-- BEGIN Data supplied --

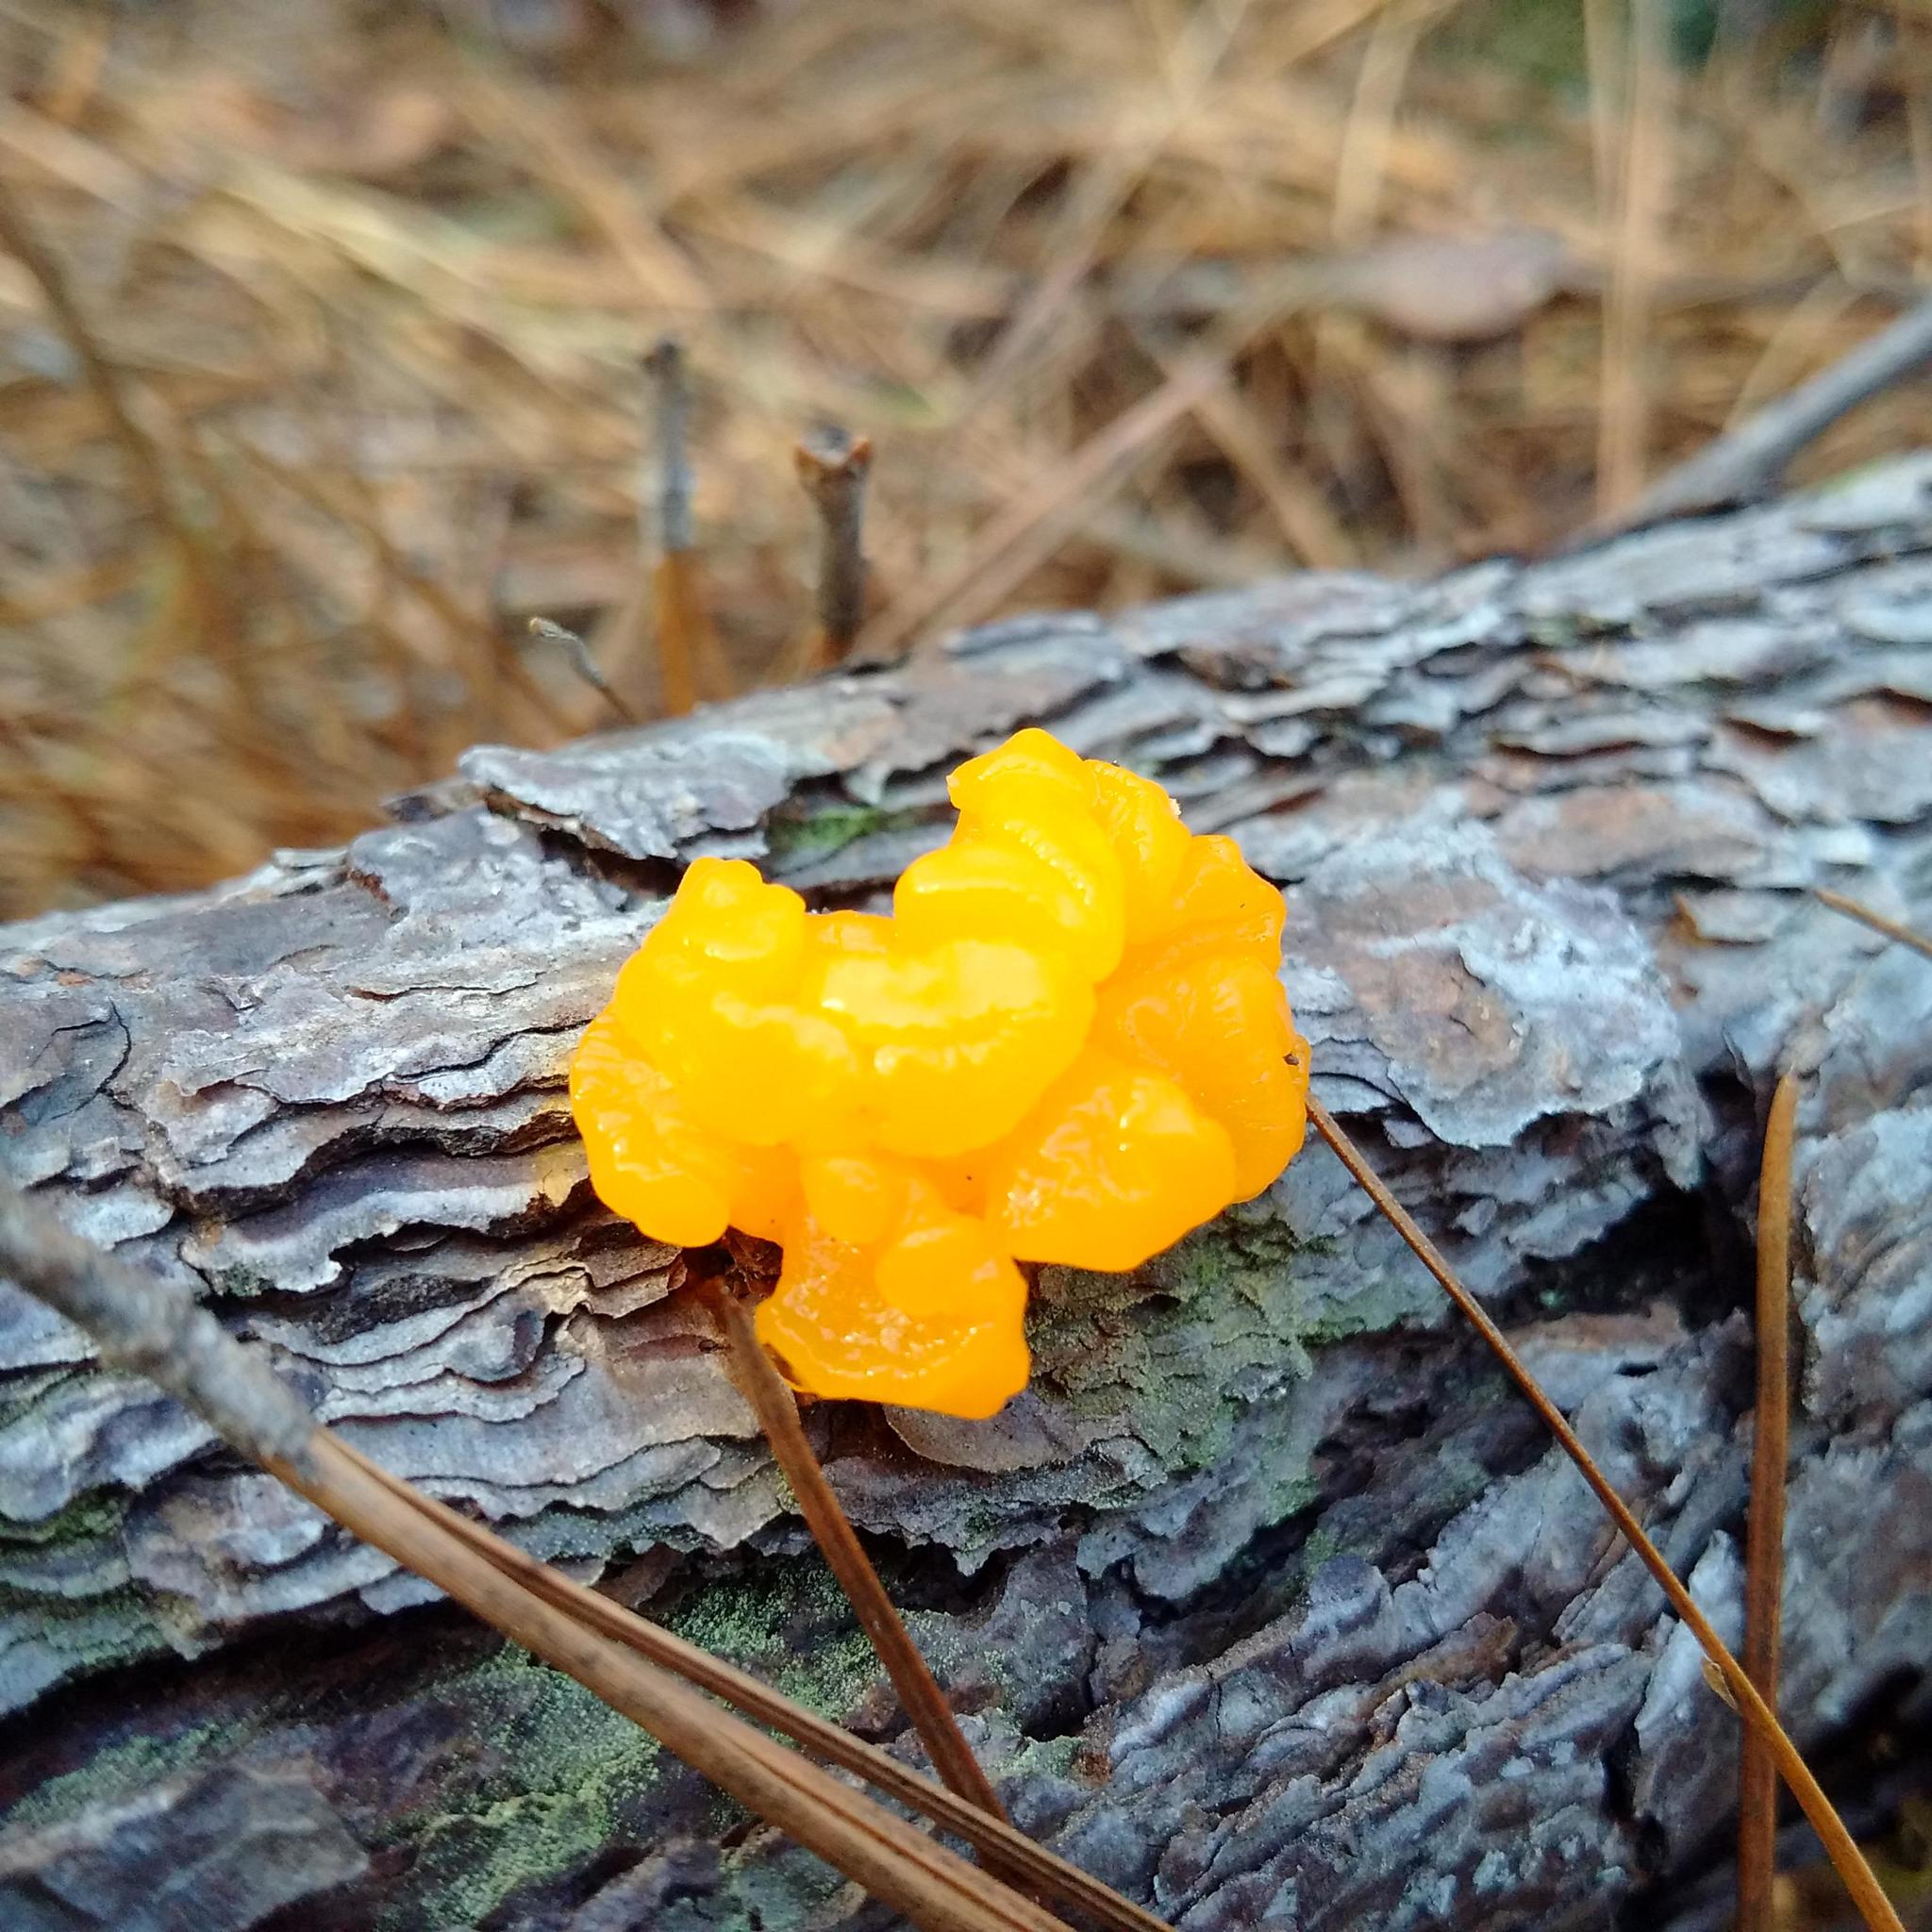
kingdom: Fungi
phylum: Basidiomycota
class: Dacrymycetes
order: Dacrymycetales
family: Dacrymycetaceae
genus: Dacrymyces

-- END Data supplied --
-- BEGIN Data supplied --

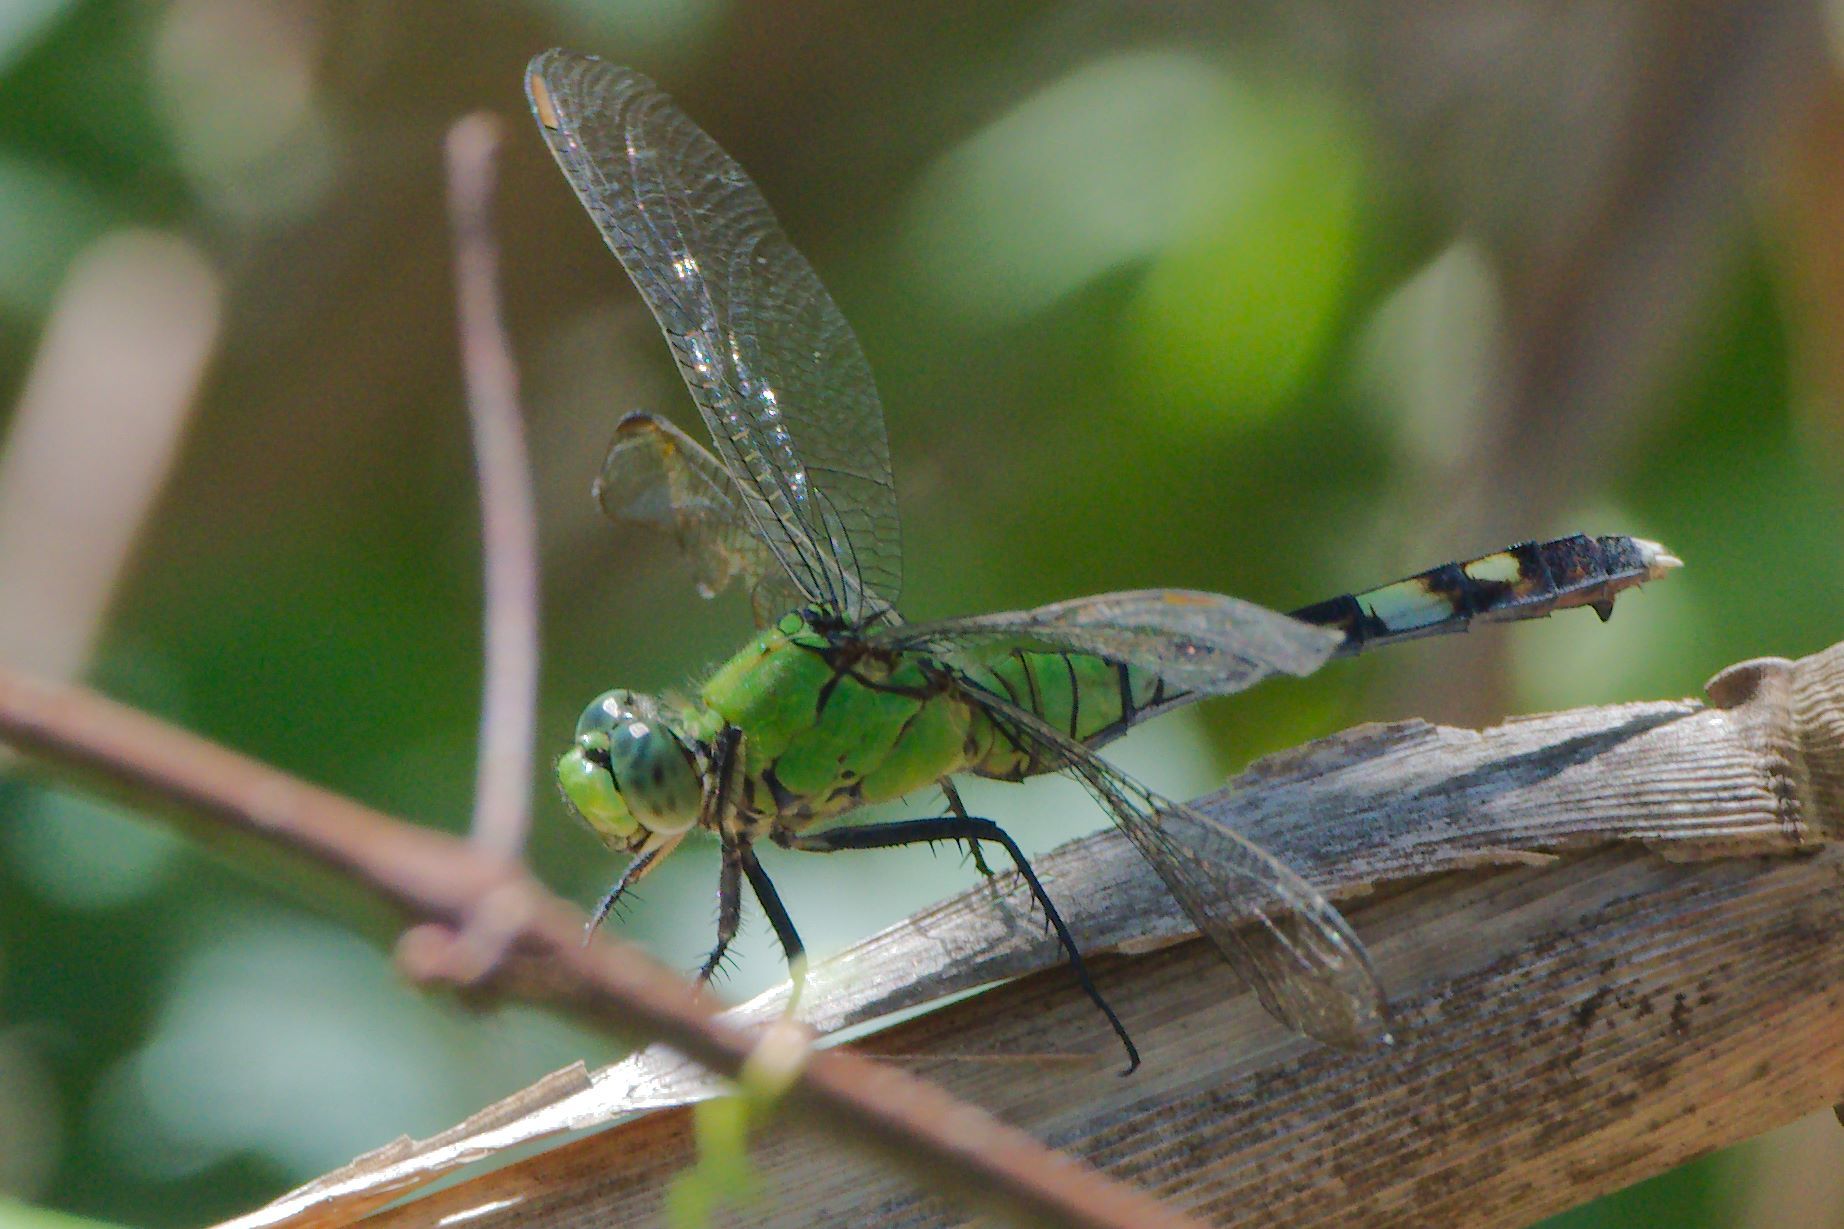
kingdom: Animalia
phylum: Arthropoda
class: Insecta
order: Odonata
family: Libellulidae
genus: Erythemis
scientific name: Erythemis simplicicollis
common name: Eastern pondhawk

-- END Data supplied --

To do:
Update the entry lines starting at the line containing "kingdom: Animalia" and ending at the line containing "common name: Eastern pondhawk" by replacing "common name" with "vernacular name". Keep everything else in those lines unchanged.

Response to the task:
kingdom: Animalia
phylum: Arthropoda
class: Insecta
order: Odonata
family: Libellulidae
genus: Erythemis
scientific name: Erythemis simplicicollis
vernacular name: Eastern pondhawk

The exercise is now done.